We can change the hardware or make the space private or public after creating it, go to the setting on that particular space and all the options are available there.
Additional Insights:
- Custom Styling: Gradio lets us customize the appearance of our interface to match our preferences or brand identity. This can enhance the user experience and make the app more visually appealing.
- Interactive Visualizations: Gradio supports various output formats, including images and plots. This means we can create interactive visualizations that respond to user input, offering a dynamic and engaging experience.
- Multi-Model Interfaces: Gradio allows us to build interfaces with multiple models, enabling users to compare different models’ outputs side by side.
Conclusion:
As I conclude this rewarding journey, it’s evident that the fusion of Gradio’s interactive prowess and Hugging Face’s collaborative platform has brought forth a new era of AI engagement. From intricate model refinement to user-friendly interfaces, each phase has been driven by the shared goal of accessibility and impact.

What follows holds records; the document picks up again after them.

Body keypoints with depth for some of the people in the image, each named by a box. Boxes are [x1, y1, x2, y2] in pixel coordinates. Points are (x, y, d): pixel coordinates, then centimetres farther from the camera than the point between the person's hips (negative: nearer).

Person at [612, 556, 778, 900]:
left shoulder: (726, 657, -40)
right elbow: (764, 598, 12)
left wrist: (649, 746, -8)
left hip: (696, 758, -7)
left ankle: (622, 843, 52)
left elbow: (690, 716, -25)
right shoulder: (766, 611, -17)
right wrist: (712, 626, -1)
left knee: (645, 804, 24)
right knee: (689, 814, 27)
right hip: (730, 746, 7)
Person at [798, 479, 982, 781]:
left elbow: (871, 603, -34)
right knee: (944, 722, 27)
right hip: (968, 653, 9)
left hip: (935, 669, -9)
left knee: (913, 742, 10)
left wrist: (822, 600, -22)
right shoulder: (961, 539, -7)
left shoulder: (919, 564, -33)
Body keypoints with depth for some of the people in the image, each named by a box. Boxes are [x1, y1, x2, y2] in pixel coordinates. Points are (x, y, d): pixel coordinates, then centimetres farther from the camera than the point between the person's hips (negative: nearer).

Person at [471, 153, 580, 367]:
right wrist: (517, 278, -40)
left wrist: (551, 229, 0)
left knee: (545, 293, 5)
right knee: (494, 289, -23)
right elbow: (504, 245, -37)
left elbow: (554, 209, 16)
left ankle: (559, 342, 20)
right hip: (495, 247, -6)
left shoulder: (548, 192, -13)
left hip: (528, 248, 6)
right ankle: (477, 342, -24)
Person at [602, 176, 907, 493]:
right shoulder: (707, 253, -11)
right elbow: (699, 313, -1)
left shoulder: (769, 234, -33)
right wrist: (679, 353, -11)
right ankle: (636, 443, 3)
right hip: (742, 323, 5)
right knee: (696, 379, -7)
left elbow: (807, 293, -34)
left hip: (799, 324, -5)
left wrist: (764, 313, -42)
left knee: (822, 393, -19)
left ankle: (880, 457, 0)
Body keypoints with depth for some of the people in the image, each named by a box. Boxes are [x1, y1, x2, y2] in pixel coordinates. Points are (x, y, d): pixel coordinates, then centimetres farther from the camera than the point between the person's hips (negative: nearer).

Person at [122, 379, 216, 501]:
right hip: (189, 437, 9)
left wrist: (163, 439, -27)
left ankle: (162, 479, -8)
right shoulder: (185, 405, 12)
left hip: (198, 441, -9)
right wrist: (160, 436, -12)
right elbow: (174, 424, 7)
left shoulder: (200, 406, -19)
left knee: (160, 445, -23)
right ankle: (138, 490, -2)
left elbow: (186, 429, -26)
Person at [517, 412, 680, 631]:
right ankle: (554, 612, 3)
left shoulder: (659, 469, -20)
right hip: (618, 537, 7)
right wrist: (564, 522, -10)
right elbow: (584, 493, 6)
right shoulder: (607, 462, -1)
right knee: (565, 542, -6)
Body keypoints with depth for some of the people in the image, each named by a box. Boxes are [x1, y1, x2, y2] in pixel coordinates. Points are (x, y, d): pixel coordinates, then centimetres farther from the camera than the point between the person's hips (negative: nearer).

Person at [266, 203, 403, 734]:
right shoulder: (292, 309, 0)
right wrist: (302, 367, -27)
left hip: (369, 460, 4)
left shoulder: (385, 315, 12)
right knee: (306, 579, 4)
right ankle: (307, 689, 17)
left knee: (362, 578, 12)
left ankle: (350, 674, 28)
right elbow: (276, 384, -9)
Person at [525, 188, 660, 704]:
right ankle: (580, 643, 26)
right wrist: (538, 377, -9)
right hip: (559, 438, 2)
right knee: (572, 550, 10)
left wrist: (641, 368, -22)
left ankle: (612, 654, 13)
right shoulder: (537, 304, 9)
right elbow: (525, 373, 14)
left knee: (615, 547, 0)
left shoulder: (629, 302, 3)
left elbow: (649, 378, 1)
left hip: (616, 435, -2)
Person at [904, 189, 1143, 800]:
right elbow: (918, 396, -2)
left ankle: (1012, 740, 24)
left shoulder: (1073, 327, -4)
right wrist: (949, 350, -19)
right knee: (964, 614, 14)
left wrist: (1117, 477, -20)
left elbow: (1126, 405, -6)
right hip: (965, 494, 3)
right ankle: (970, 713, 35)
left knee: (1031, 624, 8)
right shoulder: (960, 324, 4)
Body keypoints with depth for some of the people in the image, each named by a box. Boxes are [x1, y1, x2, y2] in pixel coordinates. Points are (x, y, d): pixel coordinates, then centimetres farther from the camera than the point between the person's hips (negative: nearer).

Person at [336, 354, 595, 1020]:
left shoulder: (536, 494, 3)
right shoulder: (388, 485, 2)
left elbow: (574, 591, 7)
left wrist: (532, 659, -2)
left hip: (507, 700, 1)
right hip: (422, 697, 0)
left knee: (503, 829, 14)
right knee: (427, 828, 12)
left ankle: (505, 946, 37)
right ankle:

Gradio’s elegance lies in its ability to render complex models into interactive interfaces. Through just a few lines of code, I’ve opened doors to user interaction, irrespective of coding skills. This coupling of finely-tuned models and interactive interfaces holds immense potential, fostering innovation and practical solutions.
Yet, this journey wasn’t solitary; Hugging Face played a pivotal role. Its repository enabled me to share my model globally, encouraging collaboration and knowledge exchange. The platform’s convenience in storing and publishing models bolsters AI progress by nurturing a community of like-minded researchers and developers.
As I wrap up, I’m exhilarated by the prospect of AI’s accessibility evolving further. Gradio and Hugging Face, united, have not only empowered me to curate, fine-tune, and exhibit my model but have also cultivated an avenue for interaction, exploration, and shared discovery. In this synergy, we’re shaping a future where AI is not just proficient but approachable to all.